Постепенно Маргарита стала отходить от церкви, но война и встреча с Прохановым, праздность и безделье снова возвратили ее к прежней жизни. Еда, молитвы, самогон и постель — вот и все, чем жила Маргарита Гунцева.
Проханов с трудом немалым пережил зиму 1943 года. Он порвал всякие связи с новым начальством — бургомистром и районными управителями. Сдержанно начал вести себя с комендантом фон Грудбахом и весьма осторожно и дипломатично с советником. Почти все время Проханов был на людях, шел на личные материальные жертвы, ходил по дворам, хлопотал, помогал, ходатайствовал и, что называется, рыл землю, чтобы укрепить доверие прихожан.
Одновременно с этим Проханов стал уничтожать всю свою живность и продавать нажитое.
Сбывать скотину со двора ему помогал сосед Делигов. Они хорошо понимали друг друга, и Проханов разговаривал с ним без обиняков.
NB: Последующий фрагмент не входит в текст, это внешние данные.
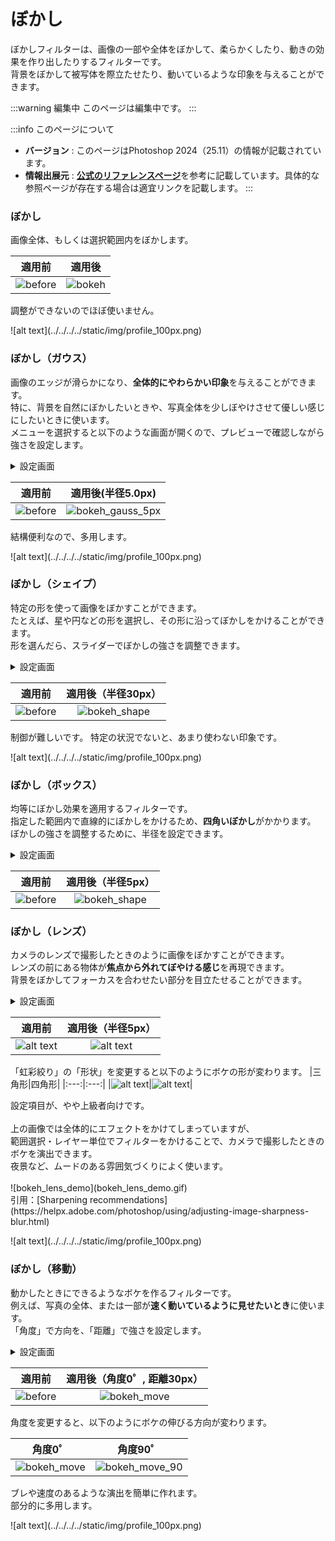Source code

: # ぼかし

ぼかしフィルターは、画像の一部や全体をぼかして、柔らかくしたり、動きの効果を作り出したりするフィルターです。  
背景をぼかして被写体を際立たせたり、動いているような印象を与えることができます。

:::warning 編集中
このページは編集中です。
:::


:::info このページについて

- **バージョン** : このページはPhotoshop 2024（25.11）の情報が記載されています。
- **情報出展元** : [**公式のリファレンスページ**](https://helpx.adobe.com/photoshop/using/filter-effects-reference.html)を参考に記載しています。具体的な参照ページが存在する場合は適宜リンクを記載します。
:::

### ぼかし

画像全体、もしくは選択範囲内をぼかします。

|適用前|適用後|
|:---:|:---:|
|![before](before.jpg)|![bokeh](bokeh.jpg)|

<div style={{ display: 'flex', justifyContent: 'flex-end', alignItems: 'center' }}>
  <div style={{
    position: 'relative',
    display: 'inline-block',
    padding: '10px 20px',
    backgroundColor: '#dddddd',
    borderRadius: '15px',
    color: 'black',
    marginRight: '10px',
    boxSizing: 'border-box',
    lineHeight: '1.4em',
    top: '-10px',
  }}>
    <p style={{ 
      margin: 0, 
      display: 'block',
      lineHeight: '1.4em',
      textAlign: 'right'
    }}>
		調整ができないのでほぼ使いません。
    </p>
    <div style={{
      position: 'absolute',
      top: '50%',
      left: '100%',
      width: 0,
      height: 0,
      borderTop: '10px solid transparent',
      borderLeft: '10px solid #dddddd',
      borderBottom: '10px solid transparent',
      transform: 'translateY(-50%)'
    }}></div>
  </div>
  ![alt text](../../../../static/img/profile_100px.png)
</div>

### ぼかし（ガウス）

画像のエッジが滑らかになり、**全体的にやわらかい印象**を与えることができます。  
特に、背景を自然にぼかしたいときや、写真全体を少しぼやけさせて優しい感じにしたいときに使います。  
メニューを選択すると以下のような画面が開くので、プレビューで確認しながら強さを設定します。  

<details>
  	<summary>設定画面</summary>

	![bokeh_gauss_setting](bokeh_gauss_setting.png)

</details>

|適用前|適用後(半径5.0px)|
|:---:|:---:|
|![before](before.jpg)|![bokeh_gauss_5px](bokeh_gauss_5px.jpg)|

<div style={{ display: 'flex', justifyContent: 'flex-end', alignItems: 'center' }}>
  <div style={{
    position: 'relative',
    display: 'inline-block',
    padding: '10px 20px',
    backgroundColor: '#dddddd',
    borderRadius: '15px',
    color: 'black',
    marginRight: '10px',
    boxSizing: 'border-box',
    lineHeight: '1.4em',
    top: '-10px',
  }}>
    <p style={{ 
      margin: 0, 
      display: 'block',
      lineHeight: '1.4em',
      textAlign: 'right'
    }}>
		結構便利なので、多用します。
    </p>
    <div style={{
      position: 'absolute',
      top: '50%',
      left: '100%',
      width: 0,
      height: 0,
      borderTop: '10px solid transparent',
      borderLeft: '10px solid #dddddd',
      borderBottom: '10px solid transparent',
      transform: 'translateY(-50%)'
    }}></div>
  </div>
  ![alt text](../../../../static/img/profile_100px.png)
</div>

### ぼかし（シェイプ）

特定の形を使って画像をぼかすことができます。  
たとえば、星や円などの形を選択し、その形に沿ってぼかしをかけることができます。  
形を選んだら、スライダーでぼかしの強さを調整できます。  

<details>
  	<summary>設定画面</summary>

	![bokeh_shape_setting](bokeh_shape_setting.png)
</details>


|適用前|適用後（半径30px）|
|:---:|:---:|
|![before](before.jpg)|![bokeh_shape](<bokeh_shape.jpg>)|

<div style={{ display: 'flex', justifyContent: 'flex-end', alignItems: 'center' }}>
  <div style={{
    position: 'relative',
    display: 'inline-block',
    padding: '10px 20px',
    backgroundColor: '#dddddd',
    borderRadius: '15px',
    color: 'black',
    marginRight: '10px',
    boxSizing: 'border-box',
    lineHeight: '1.4em',
    top: '-10px',
  }}>
    <p style={{ 
      margin: 0, 
      display: 'block',
      lineHeight: '1.4em',
      textAlign: 'right'
    }}>
		制御が難しいです。  
		特定の状況でないと、あまり使わない印象です。
    </p>
    <div style={{
      position: 'absolute',
      top: '50%',
      left: '100%',
      width: 0,
      height: 0,
      borderTop: '10px solid transparent',
      borderLeft: '10px solid #dddddd',
      borderBottom: '10px solid transparent',
      transform: 'translateY(-50%)'
    }}></div>
  </div>
  ![alt text](../../../../static/img/profile_100px.png)
</div>

### ぼかし（ボックス）

均等にぼかし効果を適用するフィルターです。  
指定した範囲内で直線的にぼかしをかけるため、**四角いぼかし**がかかります。  
ぼかしの強さを調整するために、半径を設定できます。

<details>
  	<summary>設定画面</summary>

	![bokeh_box_setting](bokeh_box_setting.png)
</details>

|適用前|適用後（半径5px）|
|:---:|:---:|
|![before](before.jpg)|![bokeh_shape](<bokeh_box.jpg>)|

### ぼかし（レンズ）

カメラのレンズで撮影したときのように画像をぼかすことができます。  
レンズの前にある物体が**焦点から外れてぼやける感じ**を再現できます。  
背景をぼかしてフォーカスを合わせたい部分を目立たせることができます。  

<details>
  	<summary>設定画面</summary>

	![alt text](bokeh_lens_setting.png)
</details>

|適用前|適用後（半径5px）|
|:---:|:---:|
|![alt text](bokeh_lens_before.jpg)|![alt text](bokeh_lens_tri.jpg)|


「虹彩絞り」の「形状」を変更すると以下のようにボケの形が変わります。
|三角形|四角形|
|:---:|:---:|
|![alt text](bokeh_lens_tri.jpg)|![alt text](bokeh_lens_cube.jpg)|

<div style={{ display: 'flex', justifyContent: 'flex-end', alignItems: 'center' }}>
  <div style={{
    position: 'relative',
    display: 'inline-block',
    padding: '10px 20px',
    backgroundColor: '#dddddd',
    borderRadius: '15px',
    color: 'black',
    marginRight: '10px',
    boxSizing: 'border-box',
    lineHeight: '1.4em',
    top: '-10px',
  }}>
    <p style={{ 
      margin: 0, 
      display: 'block',
      lineHeight: '1.4em',
      textAlign: 'right' /* ここでテキストを右寄せに設定 */
    }}>
      設定項目が、やや上級者向けです。<br /><br />
      上の画像では全体的にエフェクトをかけてしまっていますが、<br />
      範囲選択・レイヤー単位でフィルターをかけることで、カメラで撮影したときのボケを演出できます。<br />
      夜景など、ムードのある雰囲気づくりによく使います。<br /><br />
      ![bokeh_lens_demo](bokeh_lens_demo.gif)<br />
      引用：[Sharpening recommendations](https://helpx.adobe.com/photoshop/using/adjusting-image-sharpness-blur.html)
    </p>
    <div style={{
      position: 'absolute',
      top: '50%',
      left: '100%',
      width: 0,
      height: 0,
      borderTop: '10px solid transparent',
      borderLeft: '10px solid #dddddd',
      borderBottom: '10px solid transparent',
      transform: 'translateY(-50%)'
    }}></div>
  </div>
  ![alt text](../../../../static/img/profile_100px.png)
</div>



### ぼかし（移動）

動かしたときにできるようなボケを作るフィルターです。  
例えば、写真の全体、または一部が**速く動いているように見せたいとき**に使います。  
「角度」で方向を、「距離」で強さを設定します。  

<details>
  	<summary>設定画面</summary>

	![bokeh_move_setting](bokeh_move_setting.png)
</details>

|適用前|適用後（角度0゜, 距離30px）|
|:---:|:---:|
|![before](before.jpg)|![bokeh_move](bokeh_move.jpg)|

角度を変更すると、以下のようにボケの伸びる方向が変わります。

|角度0゜|角度90゜|
|:---:|:---:|
|![bokeh_move](bokeh_move.jpg)|![bokeh_move_90](bokeh_move_90.jpg)|

<div style={{ display: 'flex', justifyContent: 'flex-end', alignItems: 'center' }}>
	<div style={{
		position: 'relative',
		display: 'inline-block',
		padding: '10px 20px',
		backgroundColor: '#dddddd',
		borderRadius: '15px',
		color: 'black',
		marginRight: '10px',
		height: '100px',
		boxSizing: 'border-box',
		lineHeight: '1.4em',
		top: '-10px'
	}}>
		<p style={{ margin: 0, height: '100%', display: 'flex', alignItems: 'center' }}>
		ブレや速度のあるような演出を簡単に作れます。<br />部分的に多用します。
		</p>
		<div style={{
		position: 'absolute',
		top: '50%',
		left: '100%',
		width: 0,
		height: 0,
		borderTop: '10px solid transparent',
		borderLeft: '10px solid #dddddd',
		borderBottom: '10px solid transparent',
		transform: 'translateY(-50%)'
		}}></div>
	</div>
	![alt text](../../../../static/img/profile_100px.png)
</div>

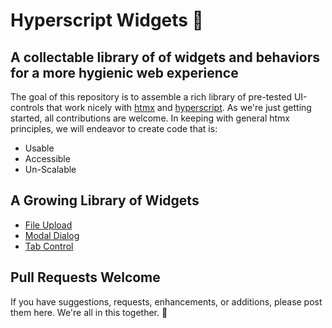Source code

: # Hyperscript Widgets 🧩

## A collectable library of of widgets and behaviors for a more hygienic web experience

The goal of this repository is to assemble a rich library of pre-tested UI-controls that work nicely with [htmx](https://htmx.org) and [hyperscript](https://hyperscript.org).  As we're just getting started, all contributions are welcome.  In keeping with general htmx principles, we will endeavor to create code that is:

* Usable
* Accessible
* Un-Scalable

## A Growing Library of Widgets

* [File Upload](upload.html)
* [Modal Dialog](modal.html)
* [Tab Control](tabs.html)

## Pull Requests Welcome

If you have suggestions, requests, enhancements, or additions, please post them here.  We're all in this together. 🧩
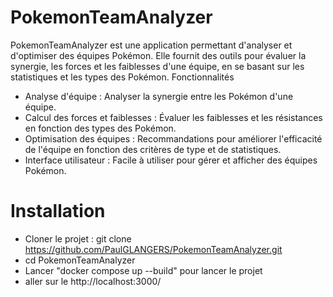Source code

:# PokemonTeamAnalyzer

PokemonTeamAnalyzer est une application permettant d'analyser et d'optimiser des équipes Pokémon. Elle fournit des outils pour évaluer la synergie, les forces et les faiblesses d'une équipe, en se basant sur les statistiques et les types des Pokémon.
Fonctionnalités

  - Analyse d'équipe : Analyser la synergie entre les Pokémon d'une équipe.
  - Calcul des forces et faiblesses : Évaluer les faiblesses et les résistances en fonction des types des Pokémon.
  - Optimisation des équipes : Recommandations pour améliorer l'efficacité de l'équipe en fonction des critères de type et de statistiques.
  - Interface utilisateur : Facile à utiliser pour gérer et afficher des équipes Pokémon.

# Installation

 - Cloner le projet : git clone https://github.com/PaulGLANGERS/PokemonTeamAnalyzer.git
 - cd PokemonTeamAnalyzer
 - Lancer "docker compose up --build" pour lancer le projet
 - aller sur le http://localhost:3000/
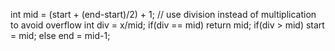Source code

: int mid = (start + (end-start)/2) + 1;
// use division instead of multiplication to avoid overflow
int div = x/mid;
if(div == mid) return mid;
if(div > mid) start = mid;
else end = mid-1;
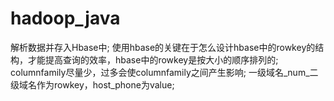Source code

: # hadoop_java
解析数据并存入Hbase中;
使用hbase的关键在于怎么设计hbase中的rowkey的结构，才能提高查询的效率，hbase中的rowkey是按大小的顺序排列的;
columnfamily尽量少，过多会使columnfamily之间产生影响;
一级域名_num_二级域名作为rowkey，host_phone为value;
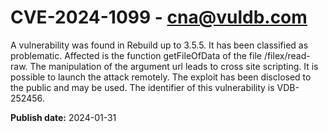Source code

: # CVE-2024-1099 - cna@vuldb.com

A vulnerability was found in Rebuild up to 3.5.5. It has been classified as problematic. Affected is the function getFileOfData of the file /filex/read-raw. The manipulation of the argument url leads to cross site scripting. It is possible to launch the attack remotely. The exploit has been disclosed to the public and may be used. The identifier of this vulnerability is VDB-252456.

**Publish date:** 2024-01-31

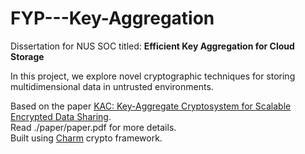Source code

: FYP---Key-Aggregation
=====================

Dissertation for NUS SOC titled: **Efficient Key Aggregation for Cloud Storage**

In this project, we explore novel cryptographic techniques for storing multidimensional data in untrusted environments.

Based on the paper [KAC: Key-Aggregate Cryptosystem for Scalable Encrypted Data   Sharing](http://www.i2r.a-star.edu.sg/publication/kac-key-aggregate-cryptosystem-scalable-encrypted-data-sharing-cloud).  
Read ./paper/paper.pdf for more details.  
Built using [Charm](http://www.charm-crypto.com/Main.html)  crypto framework.

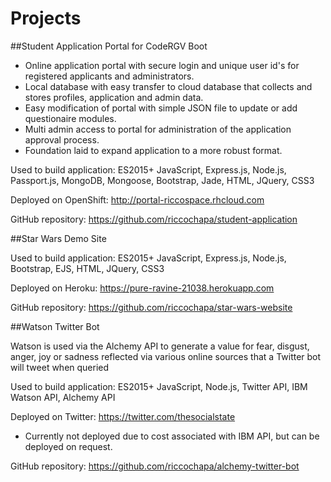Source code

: # Projects

##Student Application Portal for CodeRGV Boot

* Online application portal with secure login and unique user id's for registered applicants and administrators.
* Local database with easy transfer to cloud database that collects and stores profiles, application and admin data.
* Easy modification of portal with simple JSON file to update or add questionaire modules.
* Multi admin access to portal for administration of the application approval process.
* Foundation laid to expand application to a more robust format.

Used to build application:
ES2015+ JavaScript, Express.js, Node.js, Passport.js, MongoDB, Mongoose, Bootstrap, Jade, HTML, JQuery, CSS3

Deployed on OpenShift:
http://portal-riccospace.rhcloud.com

GitHub repository:
https://github.com/riccochapa/student-application


##Star Wars Demo Site

Used to build application:
ES2015+ JavaScript, Express.js, Node.js, Bootstrap, EJS, HTML, JQuery, CSS3

Deployed on Heroku:
https://pure-ravine-21038.herokuapp.com

GitHub repository:
https://github.com/riccochapa/star-wars-website

##Watson Twitter Bot

Watson is used via the Alchemy API to generate a value for fear, disgust, anger, joy or sadness reflected via various online sources that a Twitter bot will tweet when queried

Used to build application:
ES2015+ JavaScript, Node.js, Twitter API, IBM Watson API, Alchemy API

Deployed on Twitter:
https://twitter.com/thesocialstate
* Currently not deployed due to cost associated with IBM API, but can be deployed on request.

GitHub repository:
https://github.com/riccochapa/alchemy-twitter-bot
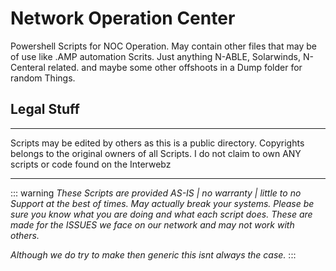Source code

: # Network Operation Center
Powershell Scripts for NOC Operation.
May contain other files that may be of use like .AMP automation Scrits.
Just anything N-ABLE, Solarwinds, N-Centeral related.
and maybe some other offshoots in a Dump folder for random Things.

## Legal Stuff
___
Scripts may be edited by others as this is a public directory.
Copyrights belongs to the original owners of all Scripts.
I do not claim to own ANY scripts or code found on the Interwebz
___


::: warning
*These Scripts are provided AS-IS | no warranty |*
*little to no Support at the best of times.*
*May actually break your systems.*
*Please be sure you know what you are doing and what each script does.*
*These are made for the ISSUES we face on our network and may not work with others.*

*Although we do try to make then generic this isnt always the case.*
:::
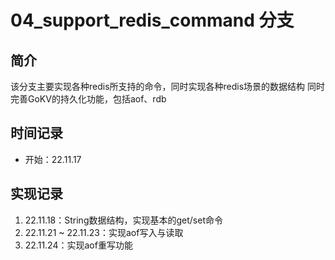 # 04_support_redis_command 分支
## 简介
该分支主要实现各种redis所支持的命令，同时实现各种redis场景的数据结构
同时完善GoKV的持久化功能，包括aof、rdb

## 时间记录
- 开始：22.11.17

## 实现记录
1. 22.11.18：String数据结构，实现基本的get/set命令
2. 22.11.21 ~ 22.11.23：实现aof写入与读取
3. 22.11.24：实现aof重写功能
— Хочешь останься живым, когда наши возвратятся? — спросил его однажды Проханов.
— А почему я должен умереть? — скривил губы сосед.
— Потому, что ты дезертир. Рана у тебя была пустяшная. Ты удрал с советского фронта и остался в тылу добровольно. Но об этом знаю только я.
Делигов побледнел.
— Откуда?
— Не имеет значения, — сурово оборвал его Проханов. — Слушай меня внимательно. Если ты не дурак, надо сегодня же ночью пробраться к партизанам и передать им записку Записка от меня
От вас? — изумился Делигов.
— Не ори ты бога ради. Именно от меня. Но прежде чем дать тебе поручение, запомни одно. У меня достаточно сил, чтобы раздавить тебя как последнего червяка, если вздумаешь продать. Понял?
— П-понял…
— Согласен идти в лес?
— А если нет?
— Пойдешь. У тебя нет другого выхода. Жизнь всё-таки дорогая штука.
— А куда идти?
— Я расскажу. Записка будет содержать три слова: Сухая Хотынь и цифру. В случае чего — проглоти бумажку или вообще… Запомни, и все. Понял?
— Ладно.
— Хотя на словах объясни. Расположение их лагеря немцам стало известно недавно от какого-то провокатора. Пусть его ищут в отряде. Операция по окружению отряда назначена ровно через неделю. Пусть предпримут все необходимое. Все эго постарайся передать лично Федосякину и непременно скажи; от кого сведения. Ясно?
Чего ж не понимать…
— И еще совет. Останься в отряде, если хочешь безбедно дожить свою жизнь.
— А если-убьют?
— Кто? Ох и дурак же ты! Они тебя примут как лучшего друга.
— А я слышал, расстреливают всех, кто был под немцами.
— Я знаю побольше твоего. Отправляйся ночью. Вот тебе на всякий случай, — Проханов протянул Делигову парабеллум. — Бери, бери. Благодарить потом будешь…
Сосед схватил пистолет и спрятал его за пазухой.